A really interesting read. I agree BGP leaks are a great risk to instability, but that could be said about any glitches that affect major backbones like NTT and Google (not a backbone but it's so well connected...). BGP Routing issues happened numerously, and will likely continue. Last year with Telia too had 4 or 5 "glitches" as they upgraded their network. [1] I talked to them about it and the mitigation is always the same, be more careful, peer review, additional filters, etc.

Since each ISP implements BGP/Routing Tables/Topology in their own way, I'm not sure what you would do about this, other than choosing your peers carefully and filter any crazy route changes.

[1] http://www.theregister.co.uk/2016/06/20/telia_engineer_blame...
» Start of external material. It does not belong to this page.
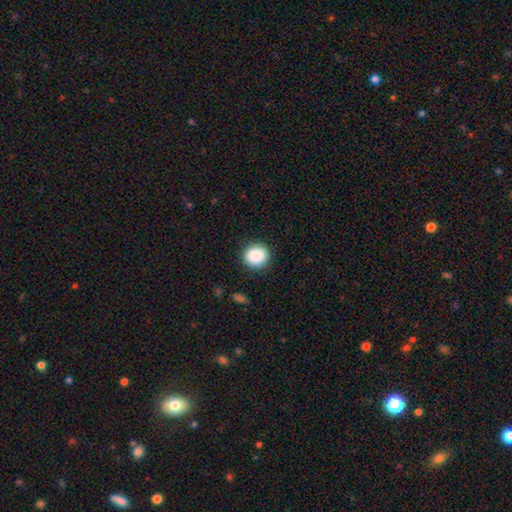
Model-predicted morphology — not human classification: Smooth or featured? smooth (88%)
How rounded? round (89%)
Merging? none (89%)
The NTT in the article isn't the NTT America that you're thinking of. NTT America is the "backbone" company formed from the Verio purchase, then left to do their own thing largely outside the control of NTT Japan.


What is BGP?


Let's say you have three ISPs, Red, Green, and Blue. Red and Green have a cable connecting them somewhere, and Green and Blue have a cable connecting them somewhere. Each of them send notices using BGP to each other saying, "Hi, this is my subnet, if you want to route to that subnet you should send packets to me." But Red and Blue also want to communicate to each other, so Green will also send a message to Red saying "Hey, I know how to reach Blue's subnet, I can indirectly route packets there too," and to Blue saying the same thing about Red's subnet.

Now if Red and Blue get a cable connecting the two of them, they'll start speaking BGP to each other. Green will continue advertising the indirect path, but Red's routers and Blue's routers will see that they have a more direct path to each other, and not go through green. So while network engineers need to tell their routers about their direct connections, BGP will automatically help distant ISPs figure out the best indirect paths.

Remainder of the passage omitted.